Mortgage Recast vs. Refinance: A Comparison

If you’re looking for a way to save on your mortgage, you have several options. Refinancing and recasting a mortgage are options, both bringing savings such as a lower monthly payment and the potential to pay fewer interest costs.

Though the intricacies are different, there are pros and cons to each strategy, so it’s important to choose the right one. So, what’s the difference between recasting and refinancing your home loan? Here’s our take.

Recasting

Recasting is making changes to your current loan after you’ve prepaid a large amount of your loan balance. You might, for example, make a sizable lump-sum payment, or you may have started adding extra to your monthly mortgage payments over the years, which puts you well ahead of schedule on your repayment. Your lender re-calculates all your monthly payments based on your loan balance, resulting in a lower monthly payment. Because your loan balance is much smaller, you also pay less over the remainder of your loan.
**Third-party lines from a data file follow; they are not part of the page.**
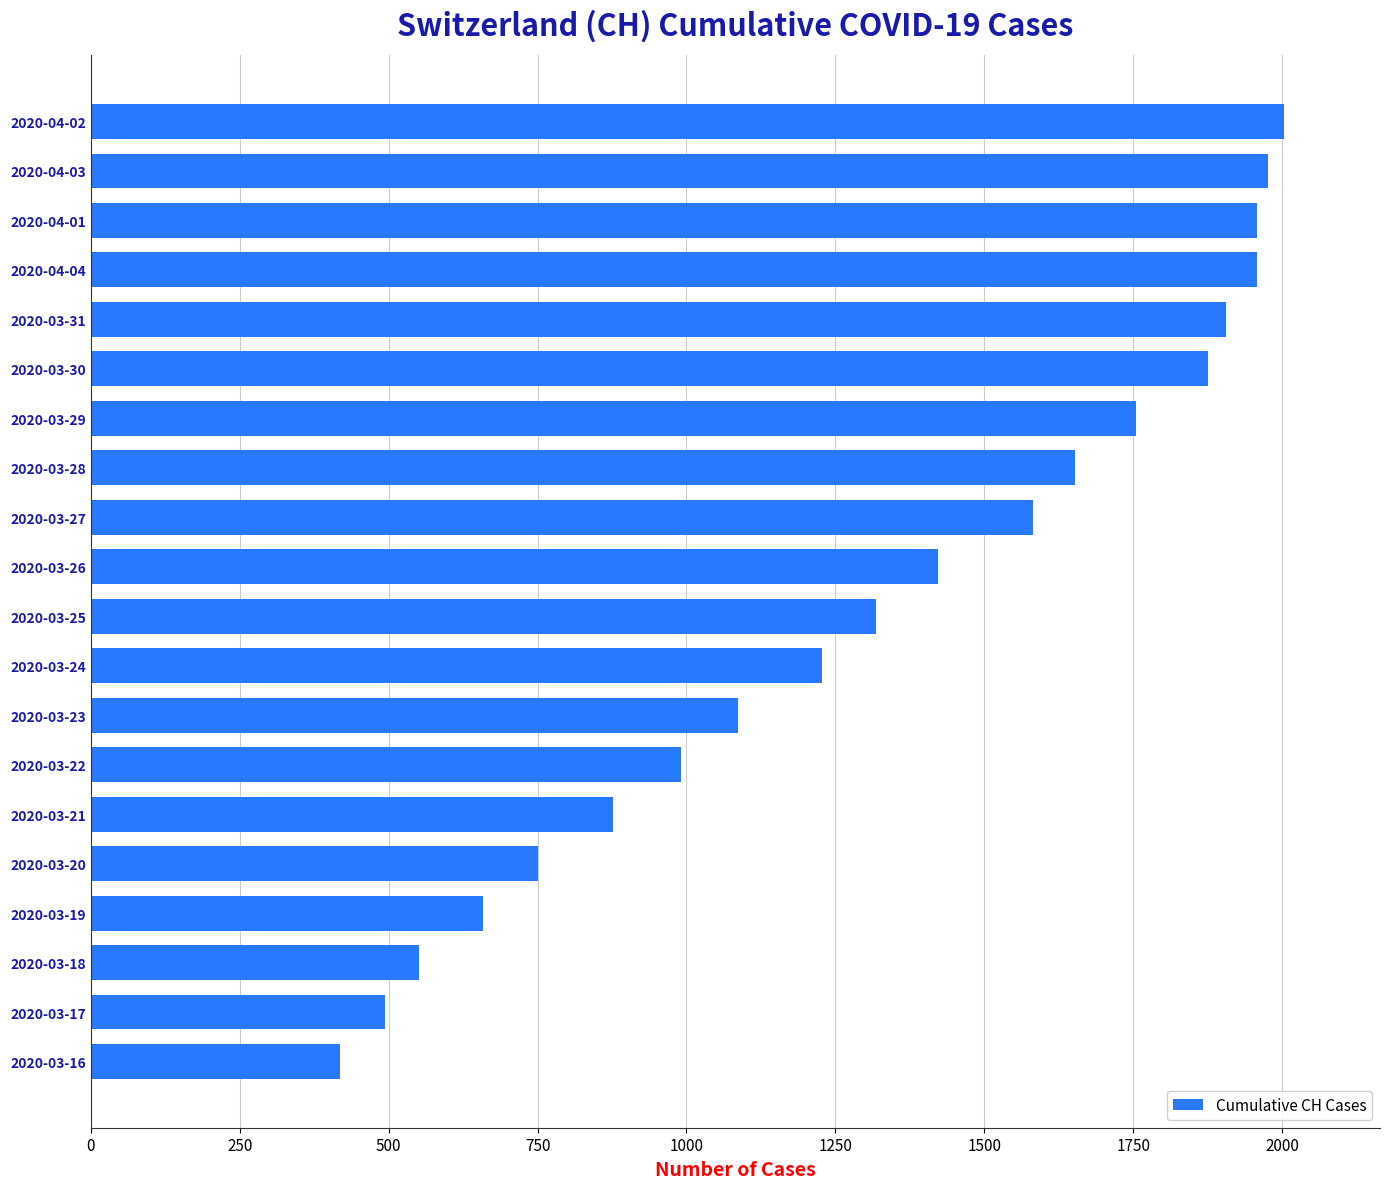

What is the average value?

1323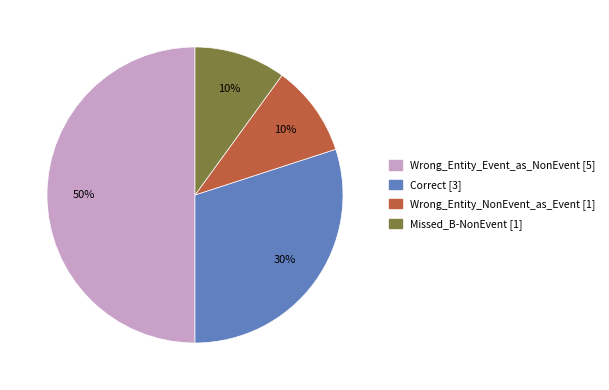

True or false: Missed_B-NonEvent accounts for 1% of the total.

False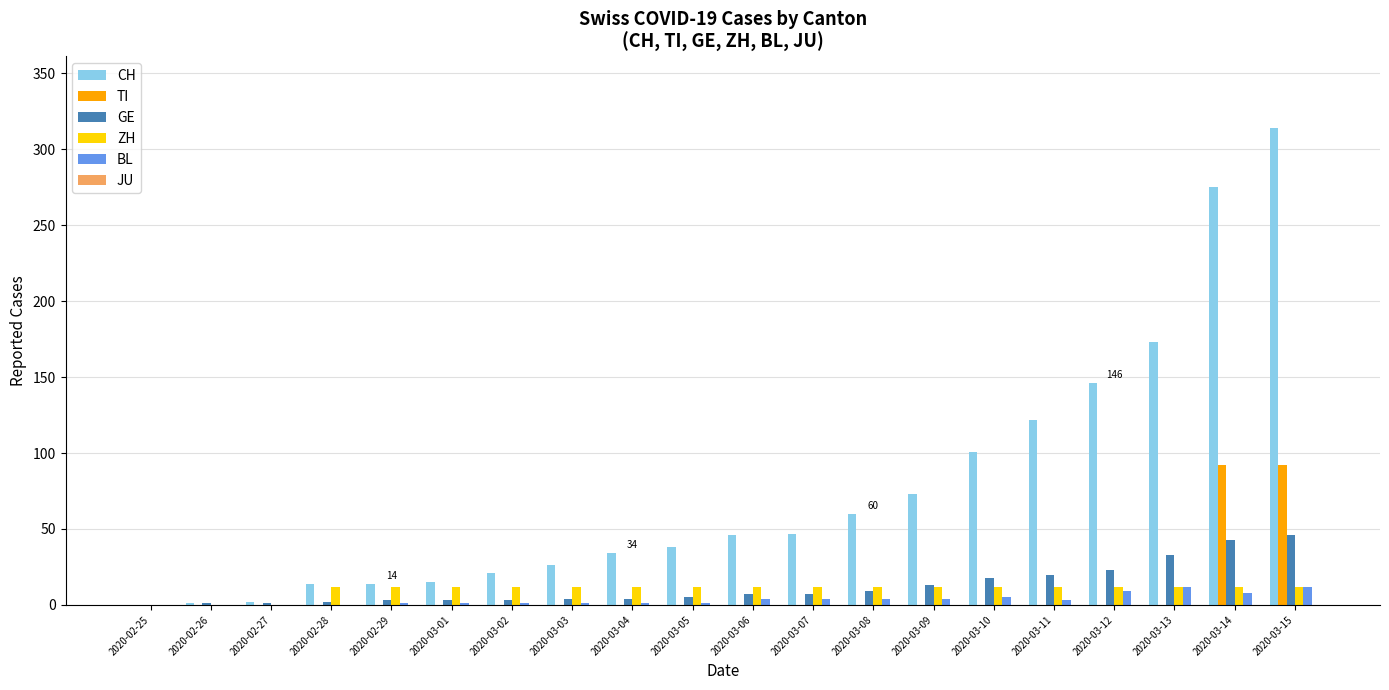

What is the sum of all CH values?

1522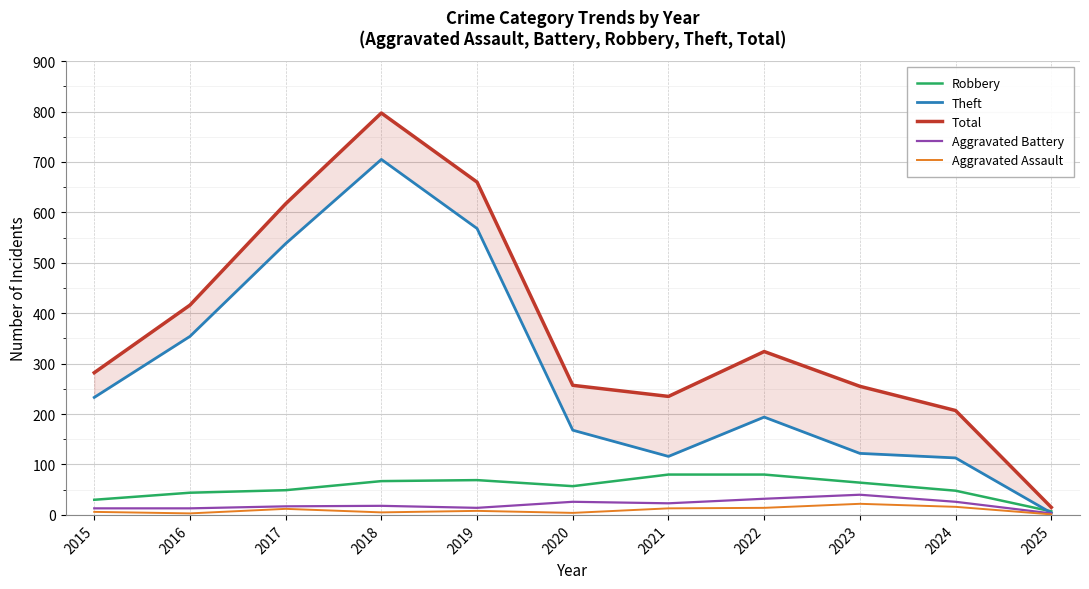

What is the sum of all Total values?

4065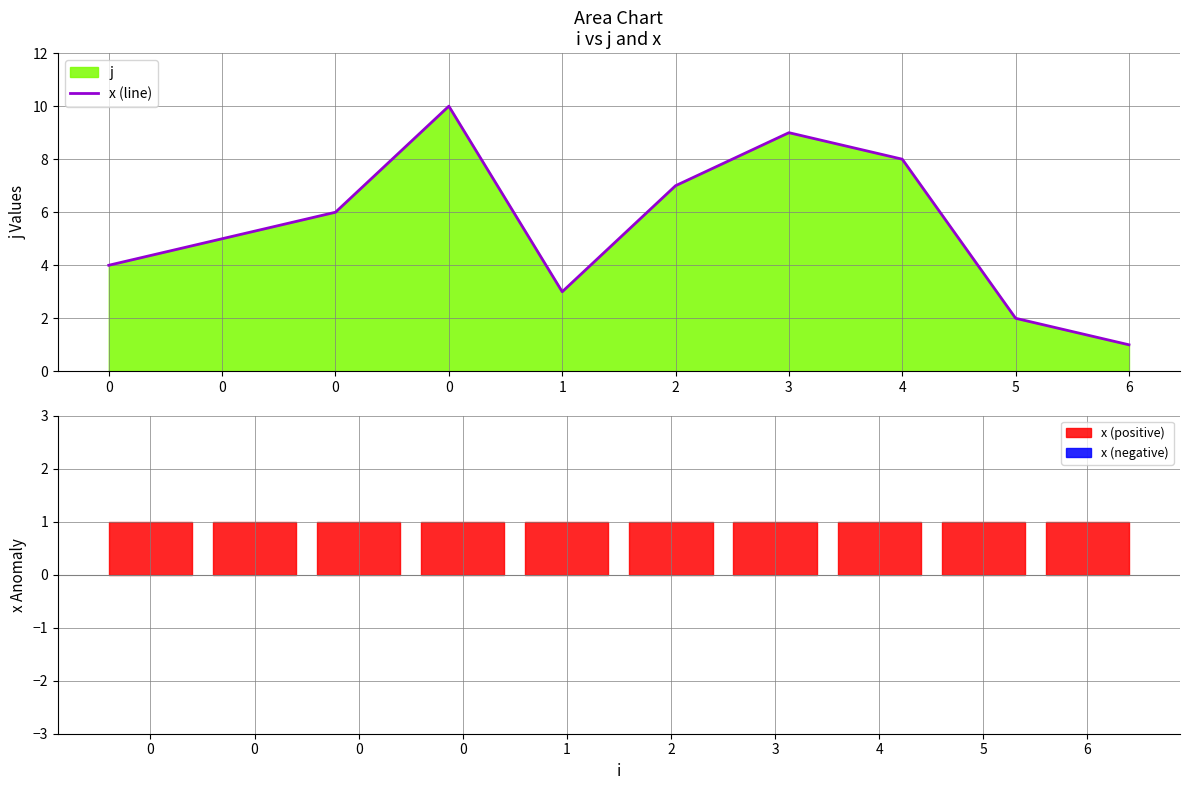

The chart shows a value of 10 at 0. True or false?

True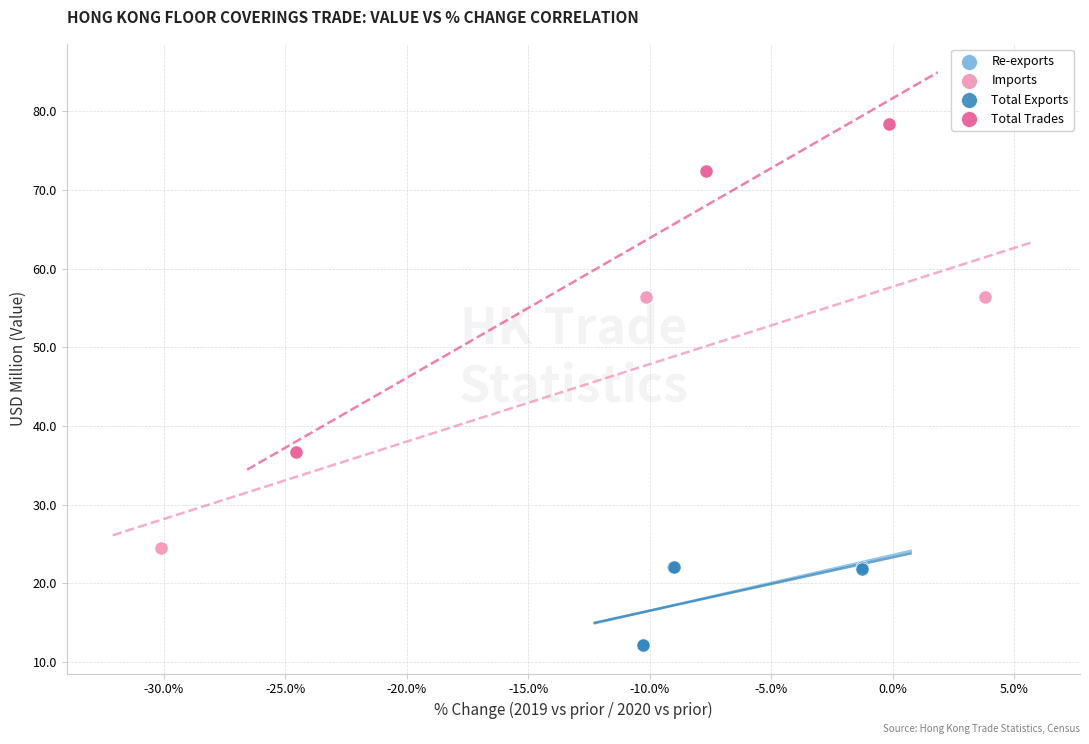

Which series reaches the maximum Y coordinate?

Total Trades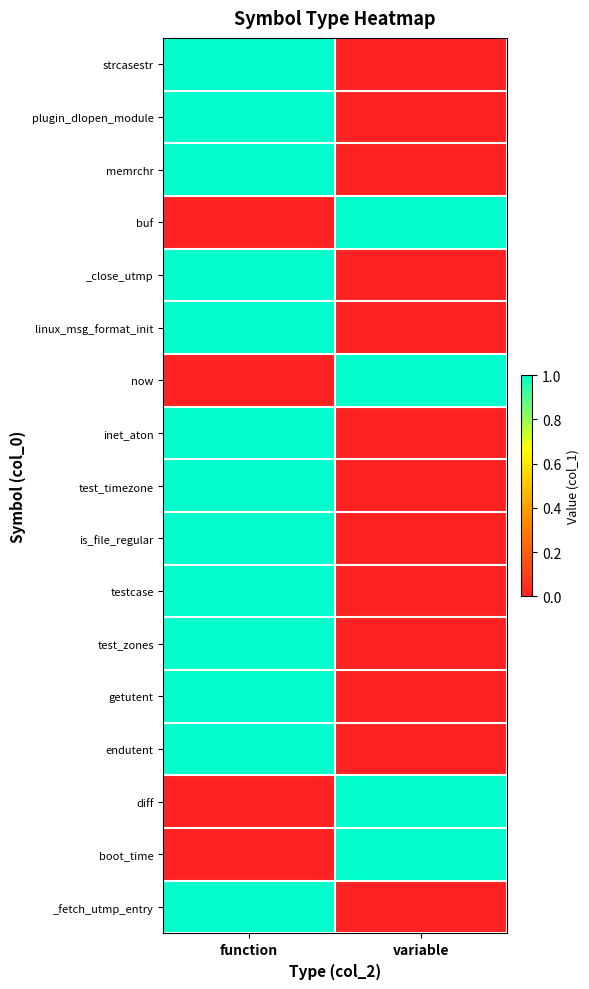

Which category has the highest value across all series?

function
– You might not actually need to provide proof of income, document your assets or even make sure that your credit scores are free of issues.

– Lenders may need you to prepay a minimum amount before you qualify for any recasting.

– Government programs usually don’t qualify for recasting.

– Recasting for jumbo loans isn’t available from all lenders.

Refinancing

Refinancing is when you apply for a new loan and replace an existing mortgage with it. Your new lender pays off your loan with your old lender. Then, you make payments to your new lender in the future. Ideally, this loan should be smaller than your original borrowed sum so you enjoy a lower monthly payment.

– You may still have to pay closing costs, such as appraisal fees, origination fees.

– The biggest costs might be the extra interest and if you stretch your loan out over a long period of time, you’d have to start from scratch. With most loans, you pay higher interest in the early years and pay down the principal in later years. A new long-term loan may put you back again into those early, interest-heavy years.

Alternatively, do neither. If you really want to save money, you might want to pass on recasting and refinancing and instead pay extra on your mortgage, avoiding the temptation to switch to a lower monthly payment.